Potable water for the fluorosis-affected Sogival village is still a distant dream
Almost every child has dental fluorosis
Skeletal fluorosis is also rampant
Sogival village (Gadag district): For five long years residents of this remote village, struck by skeletal fluorosis, have been waiting for a promise that has even today remained unfulfilled: potable water from the river Tungabhadra.
Routine assurances of river water by successive MLAs have been all but forgotten, says farmer Siddappa B.H. Tungabhadra water — something that several towns and villages in the area enjoy — is critical for Sogival. In its absence, residents are forced to consume water from three borewells that yield water saturated with 4.84 ppm of fluoride.
The problem began 25 years ago when the zilla panchayat dug the first borewell in this drought-prone village, Siddappa explains. “We had an open well and a tank but they dried up over time.” Although the panchayat knew about the excessive fluoride in the groundwater, they spent Rs. 10 lakh to dig two new borewells recently, rather than restore surface water.
Even the district administration had been told about the gravity of the problem way back in 1996, says Jagadish T. Gudagur, Associate Professor, Karnatak Science College, Dharwad, who has studied fluoride in the Shirahatti taluk for over a decade. “It is shocking that nothing has been done yet.”
Most worrying for the adults of the village is that fluorosis is beginning to affect the health and education of the children. “Almost every child in this village has dental hypoplasia [identified by mottled teeth] which is the first sign of fluorosis,” observed Dr.

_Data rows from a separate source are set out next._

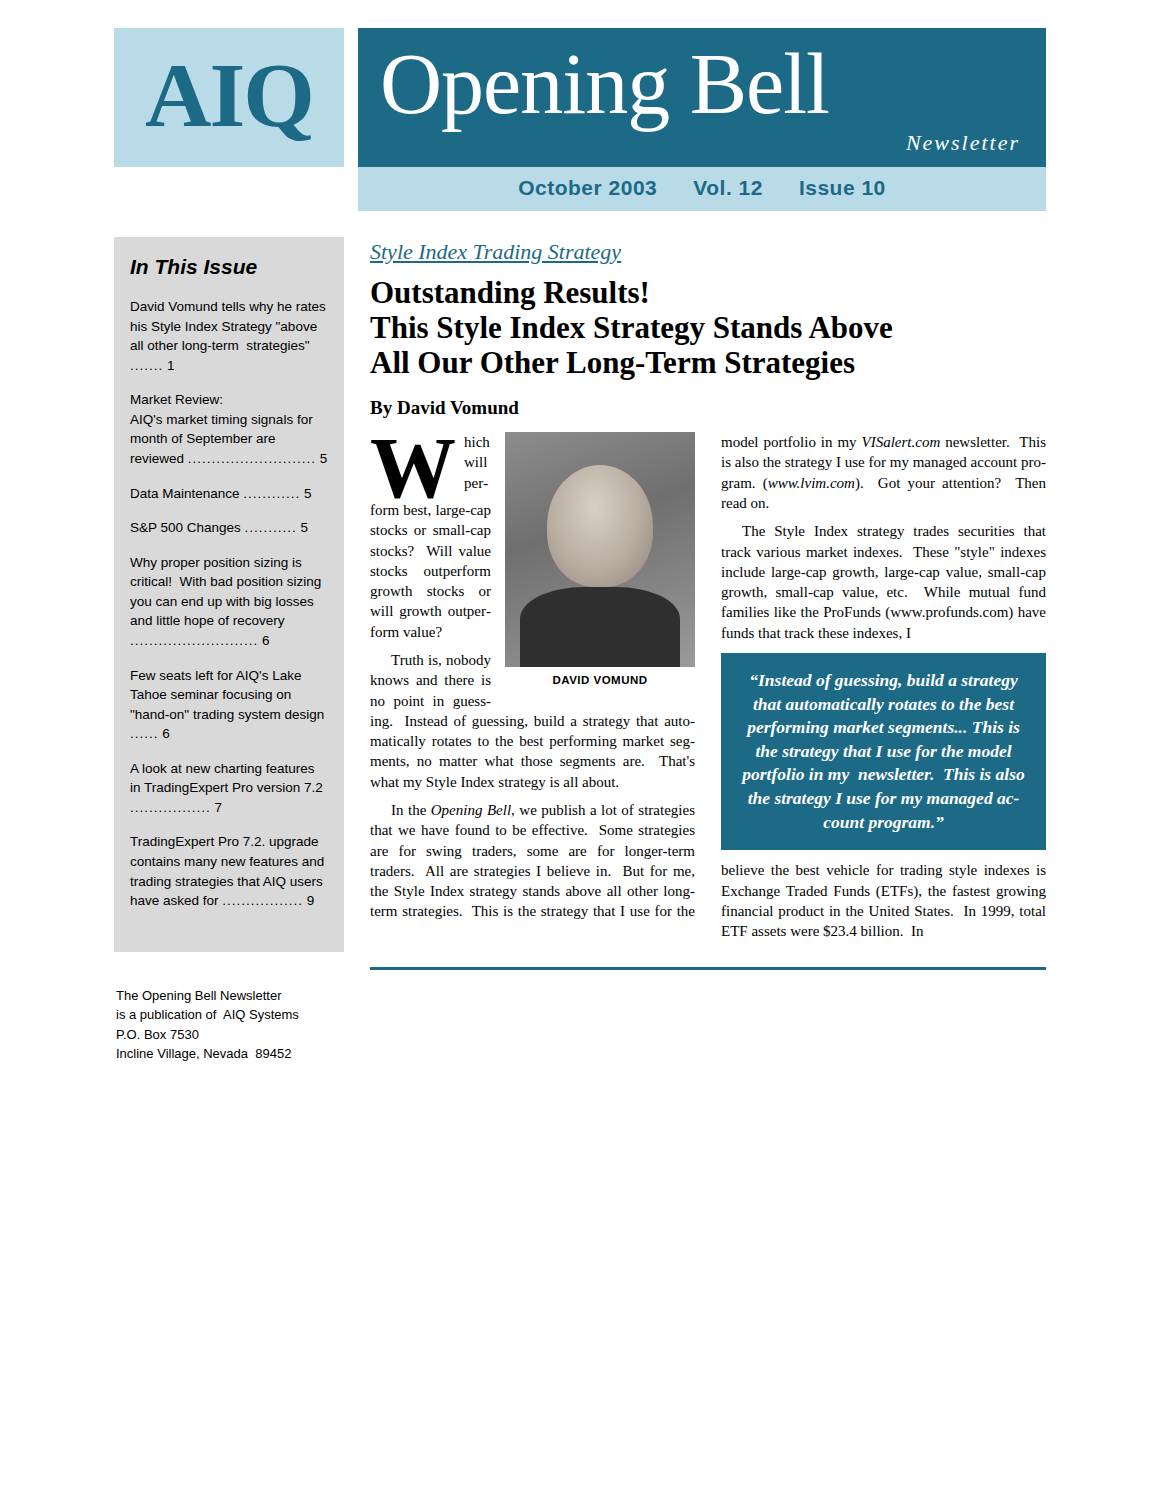AIQ
Opening Bell
Newsletter
October 2003 Vol. 12 Issue 10
In This Issue
David Vomund tells why he rates his Style Index Strategy "above all other long-term strategies" ....... 1
Market Review:
AIQ's market timing signals for month of September are reviewed ........................... 5
Data Maintenance ............ 5
S&P 500 Changes ........... 5
Why proper position sizing is critical! With bad position sizing you can end up with big losses and little hope of recovery ........................... 6
Few seats left for AIQ's Lake Tahoe seminar focusing on "hand-on" trading system design ...... 6
A look at new charting features in TradingExpert Pro version 7.2 ................. 7
TradingExpert Pro 7.2. upgrade contains many new features and trading strategies that AIQ users have asked for ................. 9
The Opening Bell Newsletter
is a publication of AIQ Systems
P.O. Box 7530
Incline Village, Nevada 89452
Style Index Trading Strategy
Outstanding Results!
This Style Index Strategy Stands Above
All Our Other Long-Term Strategies
By David Vomund
DAVID VOMUND
Which will perform best, large-cap stocks or small-cap stocks? Will value stocks outperform growth stocks or will growth outperform value?
Truth is, nobody knows and there is no point in guessing. Instead of guessing, build a strategy that automatically rotates to the best performing market segments, no matter what those segments are. That's what my Style Index strategy is all about.
In the Opening Bell, we publish a lot of strategies that we have found to be effective. Some strategies are for swing traders, some are for longer-term traders. All are strategies I believe in. But for me, the Style Index strategy stands above all other long-term strategies. This is the strategy that I use for the model portfolio in my VISalert.com newsletter. This is also the strategy I use for my managed account program. (www.lvim.com). Got your attention? Then read on.
The Style Index strategy trades securities that track various market indexes. These "style" indexes include large-cap growth, large-cap value, small-cap growth, small-cap value, etc. While mutual fund families like the ProFunds (www.profunds.com) have funds that track these indexes, I
“Instead of guessing, build a strategy that automatically rotates to the best performing market segments... This is the strategy that I use for the model portfolio in my newsletter. This is also the strategy I use for my managed account program.”
believe the best vehicle for trading style indexes is Exchange Traded Funds (ETFs), the fastest growing financial product in the United States. In 1999, total ETF assets were $23.4 billion. In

Gudagur. And some adolescents, like 14-year-old Murugesh, are beginning to show signs of skeletal fluorosis.
But this is not the only malaise that threatens the young. As adults grow increasingly feeble, the burden of income falls on the children.

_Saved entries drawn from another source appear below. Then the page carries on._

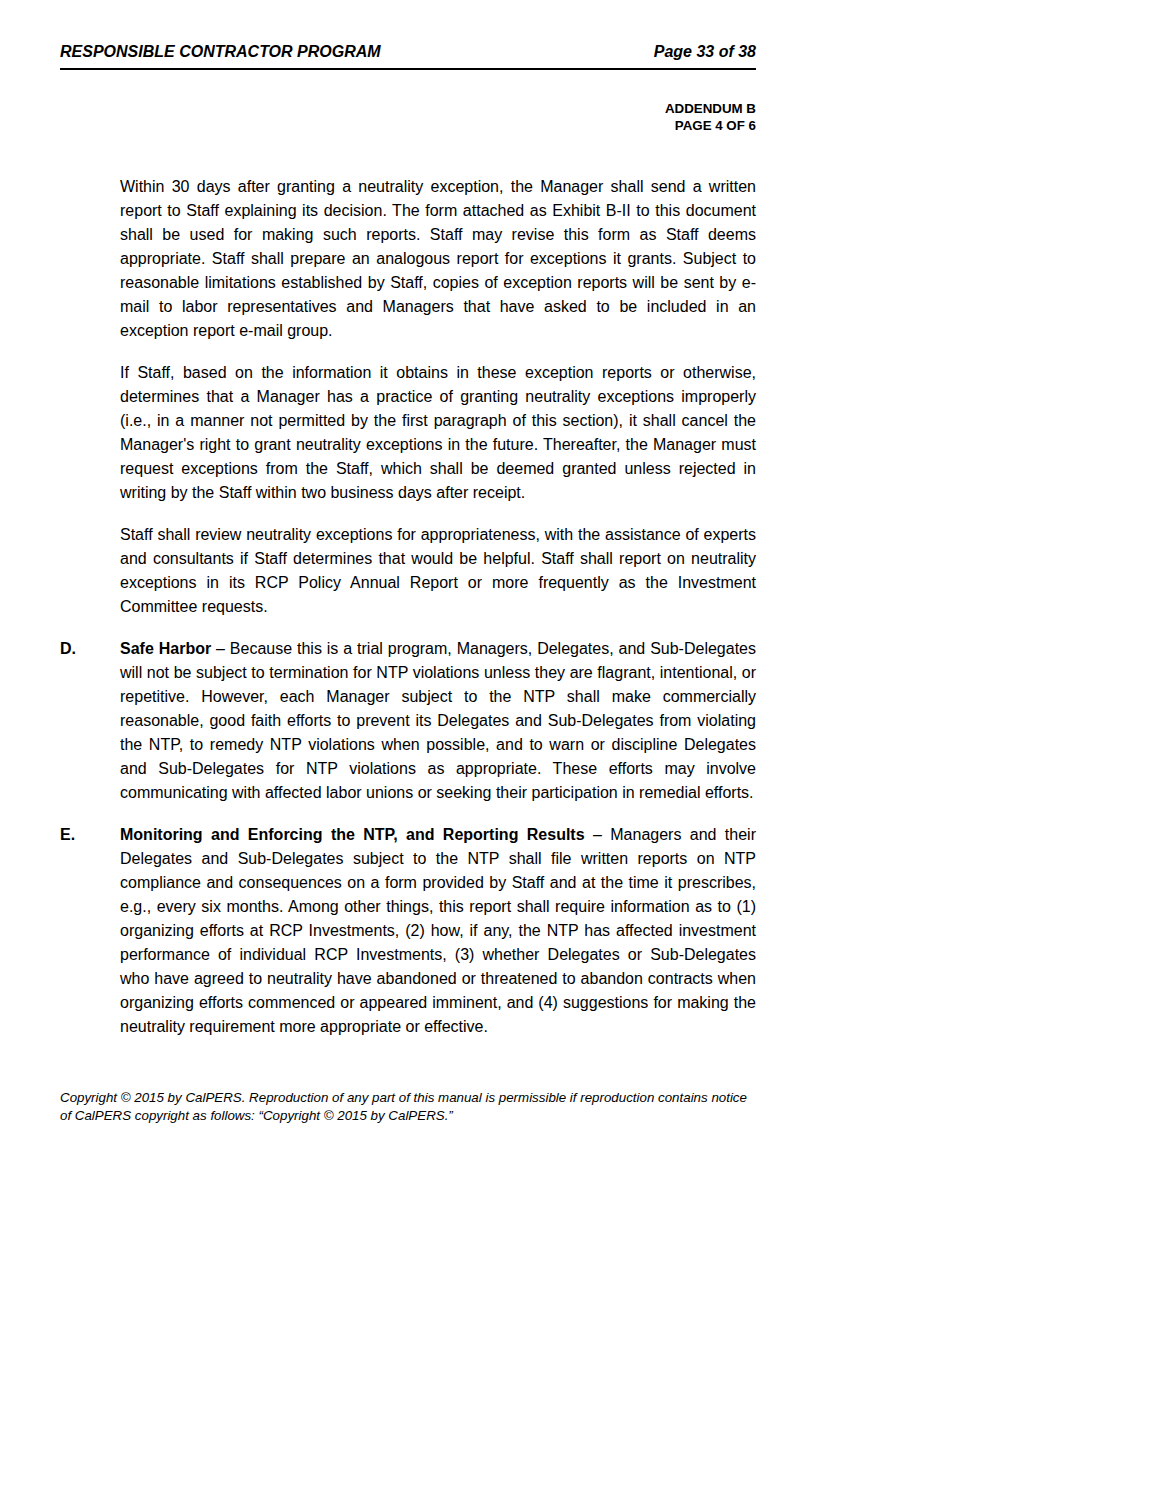Responsible Contractor Program Page 33 of 38
ADDENDUM B
PAGE 4 OF 6
Within 30 days after granting a neutrality exception, the Manager shall send a written report to Staff explaining its decision. The form attached as Exhibit B-II to this document shall be used for making such reports. Staff may revise this form as Staff deems appropriate. Staff shall prepare an analogous report for exceptions it grants. Subject to reasonable limitations established by Staff, copies of exception reports will be sent by e-mail to labor representatives and Managers that have asked to be included in an exception report e-mail group.
If Staff, based on the information it obtains in these exception reports or otherwise, determines that a Manager has a practice of granting neutrality exceptions improperly (i.e., in a manner not permitted by the first paragraph of this section), it shall cancel the Manager's right to grant neutrality exceptions in the future. Thereafter, the Manager must request exceptions from the Staff, which shall be deemed granted unless rejected in writing by the Staff within two business days after receipt.
Staff shall review neutrality exceptions for appropriateness, with the assistance of experts and consultants if Staff determines that would be helpful. Staff shall report on neutrality exceptions in its RCP Policy Annual Report or more frequently as the Investment Committee requests.
D. Safe Harbor – Because this is a trial program, Managers, Delegates, and Sub-Delegates will not be subject to termination for NTP violations unless they are flagrant, intentional, or repetitive. However, each Manager subject to the NTP shall make commercially reasonable, good faith efforts to prevent its Delegates and Sub-Delegates from violating the NTP, to remedy NTP violations when possible, and to warn or discipline Delegates and Sub-Delegates for NTP violations as appropriate. These efforts may involve communicating with affected labor unions or seeking their participation in remedial efforts.
E. Monitoring and Enforcing the NTP, and Reporting Results – Managers and their Delegates and Sub-Delegates subject to the NTP shall file written reports on NTP compliance and consequences on a form provided by Staff and at the time it prescribes, e.g., every six months. Among other things, this report shall require information as to (1) organizing efforts at RCP Investments, (2) how, if any, the NTP has affected investment performance of individual RCP Investments, (3) whether Delegates or Sub-Delegates who have agreed to neutrality have abandoned or threatened to abandon contracts when organizing efforts commenced or appeared imminent, and (4) suggestions for making the neutrality requirement more appropriate or effective.
Copyright © 2015 by CalPERS. Reproduction of any part of this manual is permissible if reproduction contains notice of CalPERS copyright as follows: “Copyright © 2015 by CalPERS.”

For instance, Murugesh's father will take him out of school this year so he can work on their farm. The two teenaged daughters of Ramegowda C. Patil, likewise, have left school to work as agricultural labourers.
Yellavva (70) is disabled by the disease and offers an ominous forecast for Sogival: “I will die of this disease... I can only hope that my grandchildren do better,” she says. “If something isn't done soon the days for this village are numbered.”